Previous reviews of this effective French melodrama oddly say almost nothing about the film's content, perhaps for fear of "spoiling" it for fans or in one case, implying they haven't seen it. Since the film is very difficult to obtain, I will deliver the goods.
The film is credited to a novel by Laird Koenig and a co-writer which googling fails to reveal as ever having been published, but the real source material is one of my favorite films, the largely unsung Jack Clayton opus OUR MOTHER'S HOUSE. This marvelously moody 1967 movie is notable not only for one of Dirk Bogarde's best roles, but also a classic musical score by Georges Delerue.
Director Serge Leroy simplifies the format -basically a tale in the wake of LORD OF THE FLIES of how young children left to their own devices can do the damnedest things, and instead of the heavy religious emphasis of the original we have a straightforward story. These four unsupervised rich brats, led by the precocious Sophie Renoir as the eldest, accidentally kill their Spanish housemaid, and decide to cover it up rather than going to the police. Their absentee parents are off in Ireland on a movie shoot and can't be bothered. A mysterious stranger, played by producer Alain Delon, takes advantage of the situation and lords it over the hapless youngsters until they manage to deliver the coup-de-grace.
Koenig had co-written the script for a once-in-a-lifetime summit meeting of "lone wolf" action stars, Terence Young's disappointing Western RED SUN, which united Delon with Charles Bronson and Toshiro Mifune, all three of them pioneers in a durable genre which has currently been revived in the form of George Clooney as "The American". Delon used him again for this picture, properly translated as CAREFUL, THE CHILDREN ARE WATCHING, and cast himself in a subsidiary role for a change, giving the kids most of the screen time, to good effect. Title is a pun, as it refers not merely to the kids aping adults, but more forcefully the negative effects of them being glued to the TV set, and its non-stop depiction of misleadingly "fun" violence.
Although there are some glaring plot holes requiring massive suspension of disbelief to keep the pot boiling, overall the film is perverse fun as we root for the kids despite their truly terrible antics. The adult world, as particularly personified by Delon's heinous character, is simply the enemy -might as well be orcs or the insects in STARSHIP TROOPERS.

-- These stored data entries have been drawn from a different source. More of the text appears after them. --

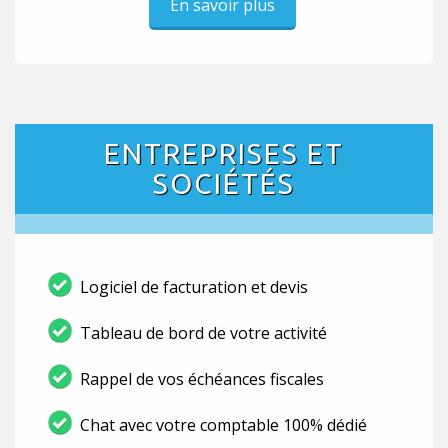
En savoir plus
ENTREPRISES ET
SOCIÉTÉS
Logiciel de facturation et devis
Tableau de bord de votre activité
Rappel de vos échéances fiscales
Chat avec votre comptable 100% dédié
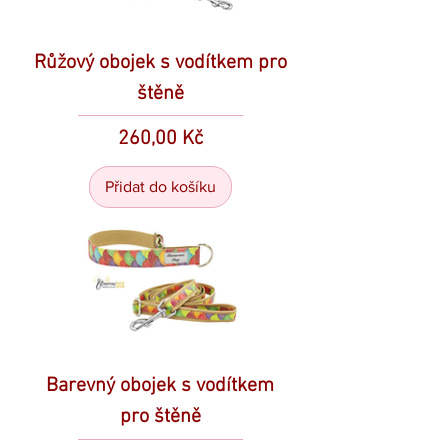
Růžový obojek s vodítkem pro
štěně
Cena
260,00 Kč
Přidat do košíku
Barevný obojek s vodítkem
pro štěně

After watching this film and several other of Delon's "forgotten" efforts made after he took charge and starting producing his own pictures I am convinced the time is ripe, within his lifetime, for re-evaluating his entire oeuvre. Delon made many all-time classics in the '50s and '60s, but I refuse to dismiss his very interesting later work, including two superb roles opposite Simone Signoret, and the completely misunderstood (and unfairly ridiculed) self-satire Le Choc.